_Exercise details_. For the entries below, print exactly the lines between the line holding "X215620000Y-65000000D03*" and the line holding "X46783750Y-71120000D03*", inclusive, and nothing else.

_Given data_.
####
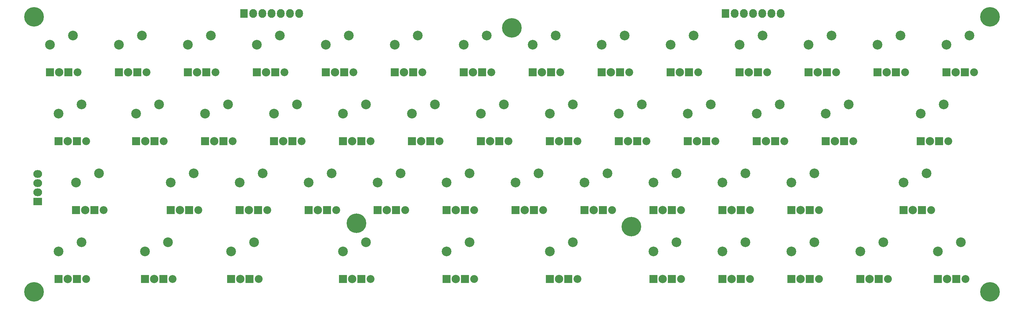
<source format=gbs>
G04 #@! TF.FileFunction,Soldermask,Bot*
%FSLAX46Y46*%
G04 Gerber Fmt 4.6, Leading zero omitted, Abs format (unit mm)*
G04 Created by KiCad (PCBNEW 4.0.4-stable) date Wednesday, 23 November 2016 'AMt' 09:31:18 AM*
%MOMM*%
%LPD*%
G01*
G04 APERTURE LIST*
%ADD10C,0.100000*%
%ADD11C,5.400000*%
%ADD12R,2.127200X2.432000*%
%ADD13O,2.127200X2.432000*%
%ADD14R,2.432000X2.127200*%
%ADD15O,2.432000X2.127200*%
%ADD16C,2.686000*%
%ADD17C,2.305000*%
%ADD18R,2.305000X2.305000*%
%ADD19R,2.178000X2.178000*%
%ADD20C,2.178000*%
G04 APERTURE END LIST*
D10*
D11*
X182000000Y-124000000D03*
X106000000Y-123000000D03*
X17000000Y-142000000D03*
X281000000Y-142000000D03*
X281000000Y-66000000D03*
X149000000Y-69000000D03*
D12*
X75000000Y-65000000D03*
D13*
X77540000Y-65000000D03*
X80080000Y-65000000D03*
X82620000Y-65000000D03*
X85160000Y-65000000D03*
X87700000Y-65000000D03*
X90240000Y-65000000D03*
D12*
X208000000Y-65000000D03*
D13*
X210540000Y-65000000D03*
X213080000Y-65000000D03*
X215620000Y-65000000D03*
X218160000Y-65000000D03*
X220700000Y-65000000D03*
X223240000Y-65000000D03*
D14*
X18000000Y-117000000D03*
D15*
X18000000Y-114460000D03*
X18000000Y-111920000D03*
X18000000Y-109380000D03*
D16*
X27733750Y-71120000D03*
X21383750Y-73660000D03*
D17*
X23923750Y-81280000D03*
D18*
X26463750Y-81280000D03*
D19*
X21383750Y-81280000D03*
D20*
X29003750Y-81280000D03*
D16*
X30115000Y-90170000D03*
X23765000Y-92710000D03*
D17*
X26305000Y-100330000D03*
D18*
X28845000Y-100330000D03*
D19*
X23765000Y-100330000D03*
D20*
X31385000Y-100330000D03*
D16*
X34877500Y-109220000D03*
X28527500Y-111760000D03*
D17*
X31067500Y-119380000D03*
D18*
X33607500Y-119380000D03*
D19*
X28527500Y-119380000D03*
D20*
X36147500Y-119380000D03*
D16*
X30115000Y-128270000D03*
X23765000Y-130810000D03*
D17*
X26305000Y-138430000D03*
D18*
X28845000Y-138430000D03*
D19*
X23765000Y-138430000D03*
D20*
X31385000Y-138430000D03*
D16*
X46783750Y-71120000D03*
X40433750Y-73660000D03*
D17*
X42973750Y-81280000D03*
D18*
X45513750Y-81280000D03*
D19*
X40433750Y-81280000D03*
D20*
X48053750Y-81280000D03*
D16*
X51546250Y-90170000D03*
X45196250Y-92710000D03*
D17*
X47736250Y-100330000D03*
D18*
X50276250Y-100330000D03*
D19*
X45196250Y-100330000D03*
D20*
X52816250Y-100330000D03*
D16*
X61071250Y-109220000D03*
X54721250Y-111760000D03*
D17*
X57261250Y-119380000D03*
D18*
X59801250Y-119380000D03*
D19*
X54721250Y-119380000D03*
D20*
X62341250Y-119380000D03*
D16*
X53927500Y-128270000D03*
X47577500Y-130810000D03*
D17*
X50117500Y-138430000D03*
D18*
X52657500Y-138430000D03*
D19*
X47577500Y-138430000D03*
D20*
X55197500Y-138430000D03*
D16*
X65833750Y-71120000D03*
X59483750Y-73660000D03*
D17*
X62023750Y-81280000D03*
D18*
X64563750Y-81280000D03*
D19*
X59483750Y-81280000D03*
D20*
X67103750Y-81280000D03*
D16*
X70596250Y-90170000D03*
X64246250Y-92710000D03*
D17*
X66786250Y-100330000D03*
D18*
X69326250Y-100330000D03*
D19*
X64246250Y-100330000D03*
D20*
X71866250Y-100330000D03*
D16*
X80121250Y-109220000D03*
X73771250Y-111760000D03*
D17*
X76311250Y-119380000D03*
D18*
X78851250Y-119380000D03*
D19*
X73771250Y-119380000D03*
D20*
X81391250Y-119380000D03*
D16*
X77740000Y-128270000D03*
X71390000Y-130810000D03*
D17*
X73930000Y-138430000D03*
D18*
X76470000Y-138430000D03*
D19*
X71390000Y-138430000D03*
D20*
X79010000Y-138430000D03*
D16*
X84883750Y-71120000D03*
X78533750Y-73660000D03*
D17*
X81073750Y-81280000D03*
D18*
X83613750Y-81280000D03*
D19*
X78533750Y-81280000D03*
D20*
X86153750Y-81280000D03*
D16*
X89646250Y-90170000D03*
X83296250Y-92710000D03*
D17*
X85836250Y-100330000D03*
D18*
X88376250Y-100330000D03*
D19*
X83296250Y-100330000D03*
D20*
X90916250Y-100330000D03*
D16*
X99171250Y-109220000D03*
X92821250Y-111760000D03*
D17*
X95361250Y-119380000D03*
D18*
X97901250Y-119380000D03*
D19*
X92821250Y-119380000D03*
D20*
X100441250Y-119380000D03*
D16*
X103933750Y-71120000D03*
X97583750Y-73660000D03*
D17*
X100123750Y-81280000D03*
D18*
X102663750Y-81280000D03*
D19*
X97583750Y-81280000D03*
D20*
X105203750Y-81280000D03*
D16*
X108696250Y-90170000D03*
X102346250Y-92710000D03*
D17*
X104886250Y-100330000D03*
D18*
X107426250Y-100330000D03*
D19*
X102346250Y-100330000D03*
D20*
X109966250Y-100330000D03*
D16*
X118221250Y-109220000D03*
X111871250Y-111760000D03*
D17*
X114411250Y-119380000D03*
D18*
X116951250Y-119380000D03*
D19*
X111871250Y-119380000D03*
D20*
X119491250Y-119380000D03*
D16*
X108696250Y-128270000D03*
X102346250Y-130810000D03*
D17*
X104886250Y-138430000D03*
D18*
X107426250Y-138430000D03*
D19*
X102346250Y-138430000D03*
D20*
X109966250Y-138430000D03*
D16*
X122983750Y-71120000D03*
X116633750Y-73660000D03*
D17*
X119173750Y-81280000D03*
D18*
X121713750Y-81280000D03*
D19*
X116633750Y-81280000D03*
D20*
X124253750Y-81280000D03*
D16*
X127746250Y-90170000D03*
X121396250Y-92710000D03*
D17*
X123936250Y-100330000D03*
D18*
X126476250Y-100330000D03*
D19*
X121396250Y-100330000D03*
D20*
X129016250Y-100330000D03*
D16*
X137271250Y-109220000D03*
X130921250Y-111760000D03*
D17*
X133461250Y-119380000D03*
D18*
X136001250Y-119380000D03*
D19*
X130921250Y-119380000D03*
D20*
X138541250Y-119380000D03*
D16*
X137271250Y-128270000D03*
X130921250Y-130810000D03*
D17*
X133461250Y-138430000D03*
D18*
X136001250Y-138430000D03*
D19*
X130921250Y-138430000D03*
D20*
X138541250Y-138430000D03*
D16*
X142033750Y-71120000D03*
X135683750Y-73660000D03*
D17*
X138223750Y-81280000D03*
D18*
X140763750Y-81280000D03*
D19*
X135683750Y-81280000D03*
D20*
X143303750Y-81280000D03*
D16*
X146796250Y-90170000D03*
X140446250Y-92710000D03*
D17*
X142986250Y-100330000D03*
D18*
X145526250Y-100330000D03*
D19*
X140446250Y-100330000D03*
D20*
X148066250Y-100330000D03*
D16*
X156321250Y-109220000D03*
X149971250Y-111760000D03*
D17*
X152511250Y-119380000D03*
D18*
X155051250Y-119380000D03*
D19*
X149971250Y-119380000D03*
D20*
X157591250Y-119380000D03*
D16*
X165846250Y-128270000D03*
X159496250Y-130810000D03*
D17*
X162036250Y-138430000D03*
D18*
X164576250Y-138430000D03*
D19*
X159496250Y-138430000D03*
D20*
X167116250Y-138430000D03*
D16*
X161083750Y-71120000D03*
X154733750Y-73660000D03*
D17*
X157273750Y-81280000D03*
D18*
X159813750Y-81280000D03*
D19*
X154733750Y-81280000D03*
D20*
X162353750Y-81280000D03*
D16*
X165846250Y-90170000D03*
X159496250Y-92710000D03*
D17*
X162036250Y-100330000D03*
D18*
X164576250Y-100330000D03*
D19*
X159496250Y-100330000D03*
D20*
X167116250Y-100330000D03*
D16*
X175371250Y-109220000D03*
X169021250Y-111760000D03*
D17*
X171561250Y-119380000D03*
D18*
X174101250Y-119380000D03*
D19*
X169021250Y-119380000D03*
D20*
X176641250Y-119380000D03*
D16*
X180133750Y-71120000D03*
X173783750Y-73660000D03*
D17*
X176323750Y-81280000D03*
D18*
X178863750Y-81280000D03*
D19*
X173783750Y-81280000D03*
D20*
X181403750Y-81280000D03*
D16*
X184896250Y-90170000D03*
X178546250Y-92710000D03*
D17*
X181086250Y-100330000D03*
D18*
X183626250Y-100330000D03*
D19*
X178546250Y-100330000D03*
D20*
X186166250Y-100330000D03*
D16*
X194421250Y-109220000D03*
X188071250Y-111760000D03*
D17*
X190611250Y-119380000D03*
D18*
X193151250Y-119380000D03*
D19*
X188071250Y-119380000D03*
D20*
X195691250Y-119380000D03*
D16*
X194421250Y-128270000D03*
X188071250Y-130810000D03*
D17*
X190611250Y-138430000D03*
D18*
X193151250Y-138430000D03*
D19*
X188071250Y-138430000D03*
D20*
X195691250Y-138430000D03*
D16*
X199183750Y-71120000D03*
X192833750Y-73660000D03*
D17*
X195373750Y-81280000D03*
D18*
X197913750Y-81280000D03*
D19*
X192833750Y-81280000D03*
D20*
X200453750Y-81280000D03*
D16*
X203946250Y-90170000D03*
X197596250Y-92710000D03*
D17*
X200136250Y-100330000D03*
D18*
X202676250Y-100330000D03*
D19*
X197596250Y-100330000D03*
D20*
X205216250Y-100330000D03*
D16*
X213471250Y-109220000D03*
X207121250Y-111760000D03*
D17*
X209661250Y-119380000D03*
D18*
X212201250Y-119380000D03*
D19*
X207121250Y-119380000D03*
D20*
X214741250Y-119380000D03*
D16*
X213471250Y-128270000D03*
X207121250Y-130810000D03*
D17*
X209661250Y-138430000D03*
D18*
X212201250Y-138430000D03*
D19*
X207121250Y-138430000D03*
D20*
X214741250Y-138430000D03*
D16*
X218233750Y-71120000D03*
X211883750Y-73660000D03*
D17*
X214423750Y-81280000D03*
D18*
X216963750Y-81280000D03*
D19*
X211883750Y-81280000D03*
D20*
X219503750Y-81280000D03*
D16*
X222996250Y-90170000D03*
X216646250Y-92710000D03*
D17*
X219186250Y-100330000D03*
D18*
X221726250Y-100330000D03*
D19*
X216646250Y-100330000D03*
D20*
X224266250Y-100330000D03*
D16*
X232521250Y-109220000D03*
X226171250Y-111760000D03*
D17*
X228711250Y-119380000D03*
D18*
X231251250Y-119380000D03*
D19*
X226171250Y-119380000D03*
D20*
X233791250Y-119380000D03*
D16*
X232521250Y-128270000D03*
X226171250Y-130810000D03*
D17*
X228711250Y-138430000D03*
D18*
X231251250Y-138430000D03*
D19*
X226171250Y-138430000D03*
D20*
X233791250Y-138430000D03*
D16*
X237283750Y-71120000D03*
X230933750Y-73660000D03*
D17*
X233473750Y-81280000D03*
D18*
X236013750Y-81280000D03*
D19*
X230933750Y-81280000D03*
D20*
X238553750Y-81280000D03*
D16*
X242046250Y-90170000D03*
X235696250Y-92710000D03*
D17*
X238236250Y-100330000D03*
D18*
X240776250Y-100330000D03*
D19*
X235696250Y-100330000D03*
D20*
X243316250Y-100330000D03*
D16*
X251571250Y-128270000D03*
X245221250Y-130810000D03*
D17*
X247761250Y-138430000D03*
D18*
X250301250Y-138430000D03*
D19*
X245221250Y-138430000D03*
D20*
X252841250Y-138430000D03*
D16*
X256333750Y-71120000D03*
X249983750Y-73660000D03*
D17*
X252523750Y-81280000D03*
D18*
X255063750Y-81280000D03*
D19*
X249983750Y-81280000D03*
D20*
X257603750Y-81280000D03*
D16*
X268240000Y-90170000D03*
X261890000Y-92710000D03*
D17*
X264430000Y-100330000D03*
D18*
X266970000Y-100330000D03*
D19*
X261890000Y-100330000D03*
D20*
X269510000Y-100330000D03*
D16*
X263477500Y-109220000D03*
X257127500Y-111760000D03*
D17*
X259667500Y-119380000D03*
D18*
X262207500Y-119380000D03*
D19*
X257127500Y-119380000D03*
D20*
X264747500Y-119380000D03*
D16*
X273002500Y-128270000D03*
X266652500Y-130810000D03*
D17*
X269192500Y-138430000D03*
D18*
X271732500Y-138430000D03*
D19*
X266652500Y-138430000D03*
D20*
X274272500Y-138430000D03*
D16*
X275383750Y-71120000D03*
X269033750Y-73660000D03*
D17*
X271573750Y-81280000D03*
D18*
X274113750Y-81280000D03*
D19*
X269033750Y-81280000D03*
D20*
X276653750Y-81280000D03*
D11*
X17000000Y-66000000D03*
M02*

</source>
####
_Task answer_.
X215620000Y-65000000D03*
X218160000Y-65000000D03*
X220700000Y-65000000D03*
X223240000Y-65000000D03*
D14*
X18000000Y-117000000D03*
D15*
X18000000Y-114460000D03*
X18000000Y-111920000D03*
X18000000Y-109380000D03*
D16*
X27733750Y-71120000D03*
X21383750Y-73660000D03*
D17*
X23923750Y-81280000D03*
D18*
X26463750Y-81280000D03*
D19*
X21383750Y-81280000D03*
D20*
X29003750Y-81280000D03*
D16*
X30115000Y-90170000D03*
X23765000Y-92710000D03*
D17*
X26305000Y-100330000D03*
D18*
X28845000Y-100330000D03*
D19*
X23765000Y-100330000D03*
D20*
X31385000Y-100330000D03*
D16*
X34877500Y-109220000D03*
X28527500Y-111760000D03*
D17*
X31067500Y-119380000D03*
D18*
X33607500Y-119380000D03*
D19*
X28527500Y-119380000D03*
D20*
X36147500Y-119380000D03*
D16*
X30115000Y-128270000D03*
X23765000Y-130810000D03*
D17*
X26305000Y-138430000D03*
D18*
X28845000Y-138430000D03*
D19*
X23765000Y-138430000D03*
D20*
X31385000Y-138430000D03*
D16*
X46783750Y-71120000D03*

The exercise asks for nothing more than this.